Из задних рядов протолкался худой пучеглазый человек со стоящими дыбом волосами.
— Па… па… па… — произнес он, помогая себе руками.
— Не спешите, — подбодрил Рожнов. — Излагайте по существу.
— Па… ра… из… — вытолкал из себя человек.
— Я понял вас, — кивнул Рожнов. — Произвол, так?
Человек закивал.
— Чей произвол?
— Ых, — сказал человек, уставляя палец в Штина.
— Понимаю вас, — сказал Рожнов, испепелив того взглядом. — Продолжайте.
— Са… са… са… ва…
— Свобода? Свободы нет?
Человек с жаром закивал.
— За… за… кы… кы…
— Закон?
Человек кивнул и тут же показал руками — нет.
— Закона такого нет — вас тут держать?
Тут закивала и замычала вся толпа. Вперед выступил еще один безъязыкий.
— Пы… сы…ты…
— Писать?
Человек закивал и продолжил:
— Бы… мы…
— Бумагу? Бумаги не дают — писать?
Толпа замычала в подтверждение так громко, что Рожнов невольно сделал шаг назад.
— Вот что, товарищи, — произнес он. — Я сейчас распоряжусь выдать вам бумагу. Времени у вас — до окончания рабочего дня. Пишите, пожалуйста.
Под наблюдением Рожнова в толпе раздали листы, ручки, и счастливые немтыри, мыча, разбежались по своим углам.
Со Штиным Рожнов уже не разговаривал. Он стал обходить дом. Все здесь было как в больнице: общие палаты, койки, прикрытые толстыми одеялами, прикроватные тумбочки. Все было новое, крашеное.
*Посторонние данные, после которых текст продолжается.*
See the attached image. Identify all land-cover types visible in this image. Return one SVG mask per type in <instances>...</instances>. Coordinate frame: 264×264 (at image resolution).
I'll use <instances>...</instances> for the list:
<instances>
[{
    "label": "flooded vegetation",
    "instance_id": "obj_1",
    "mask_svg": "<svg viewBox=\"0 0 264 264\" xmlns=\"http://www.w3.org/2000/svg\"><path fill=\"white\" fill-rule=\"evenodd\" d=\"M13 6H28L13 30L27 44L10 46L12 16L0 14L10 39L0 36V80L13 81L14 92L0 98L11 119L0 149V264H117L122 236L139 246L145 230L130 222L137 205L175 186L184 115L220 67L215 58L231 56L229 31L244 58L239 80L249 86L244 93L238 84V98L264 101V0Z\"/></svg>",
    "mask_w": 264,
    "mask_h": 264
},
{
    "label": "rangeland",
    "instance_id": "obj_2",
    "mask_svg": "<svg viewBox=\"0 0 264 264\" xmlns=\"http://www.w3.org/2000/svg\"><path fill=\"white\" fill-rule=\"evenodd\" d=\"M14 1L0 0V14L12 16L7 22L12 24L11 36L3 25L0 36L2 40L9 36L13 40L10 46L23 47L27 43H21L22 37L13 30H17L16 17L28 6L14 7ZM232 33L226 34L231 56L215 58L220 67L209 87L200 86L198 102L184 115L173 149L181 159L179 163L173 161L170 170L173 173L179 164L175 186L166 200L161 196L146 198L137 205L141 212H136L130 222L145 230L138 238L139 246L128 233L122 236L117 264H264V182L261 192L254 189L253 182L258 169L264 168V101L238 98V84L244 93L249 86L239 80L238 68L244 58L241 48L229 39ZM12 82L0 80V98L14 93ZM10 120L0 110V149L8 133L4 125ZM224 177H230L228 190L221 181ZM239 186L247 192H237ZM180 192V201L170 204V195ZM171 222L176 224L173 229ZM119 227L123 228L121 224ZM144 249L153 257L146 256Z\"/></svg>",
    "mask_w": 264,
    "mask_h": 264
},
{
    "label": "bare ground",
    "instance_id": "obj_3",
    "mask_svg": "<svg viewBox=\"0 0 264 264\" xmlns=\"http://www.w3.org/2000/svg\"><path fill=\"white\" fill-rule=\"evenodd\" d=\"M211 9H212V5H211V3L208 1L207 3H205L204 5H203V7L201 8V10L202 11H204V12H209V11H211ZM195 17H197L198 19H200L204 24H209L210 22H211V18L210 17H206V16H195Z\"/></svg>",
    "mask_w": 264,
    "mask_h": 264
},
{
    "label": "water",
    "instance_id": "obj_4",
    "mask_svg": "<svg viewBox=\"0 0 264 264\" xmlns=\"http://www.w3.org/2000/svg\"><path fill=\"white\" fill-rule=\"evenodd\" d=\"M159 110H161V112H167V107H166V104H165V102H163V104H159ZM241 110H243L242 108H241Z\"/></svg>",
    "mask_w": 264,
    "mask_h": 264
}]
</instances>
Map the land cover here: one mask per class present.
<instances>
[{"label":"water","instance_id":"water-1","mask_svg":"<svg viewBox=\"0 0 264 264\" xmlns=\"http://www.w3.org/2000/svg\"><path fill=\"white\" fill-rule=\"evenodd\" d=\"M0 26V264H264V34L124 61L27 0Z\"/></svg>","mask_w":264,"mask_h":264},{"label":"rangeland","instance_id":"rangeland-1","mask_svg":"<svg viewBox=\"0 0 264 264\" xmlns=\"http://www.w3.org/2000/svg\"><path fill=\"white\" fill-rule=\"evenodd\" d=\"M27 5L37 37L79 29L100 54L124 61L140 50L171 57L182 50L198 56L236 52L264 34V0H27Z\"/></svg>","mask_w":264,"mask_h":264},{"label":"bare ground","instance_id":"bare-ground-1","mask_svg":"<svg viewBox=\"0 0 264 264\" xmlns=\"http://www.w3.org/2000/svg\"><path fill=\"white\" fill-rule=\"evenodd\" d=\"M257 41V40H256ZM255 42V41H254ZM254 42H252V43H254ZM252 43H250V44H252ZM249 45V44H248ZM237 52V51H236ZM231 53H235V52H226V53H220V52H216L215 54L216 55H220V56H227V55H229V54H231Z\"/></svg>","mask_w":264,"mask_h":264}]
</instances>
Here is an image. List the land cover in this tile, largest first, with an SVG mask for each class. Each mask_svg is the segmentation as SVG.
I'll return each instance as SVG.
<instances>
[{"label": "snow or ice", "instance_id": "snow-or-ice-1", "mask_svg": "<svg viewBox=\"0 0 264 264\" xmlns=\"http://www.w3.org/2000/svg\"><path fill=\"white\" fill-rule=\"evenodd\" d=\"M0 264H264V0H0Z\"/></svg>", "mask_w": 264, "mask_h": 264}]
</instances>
Было и медицинское оборудование: какие-то аппараты, размеренно пикая, стояли в некоторых палатах. Рожнов не вдавался насчет них в детали. Их, этих деталей, было так много, что можно было поневоле отвлечься от главного. Он заходил в палаты и всюду видел: немтыри пишут. На него даже не оглядывались. Каждый воспитанник настолько ушел в рассказ о собственных бедах и в связанные с этим переживания, что Рожнова просто не замечал. На него поднимали невидящие глаза, что-то мычали, а потом снова опускали глаза к бумаге. А та терпела годами выстраданные рассказы немтырей.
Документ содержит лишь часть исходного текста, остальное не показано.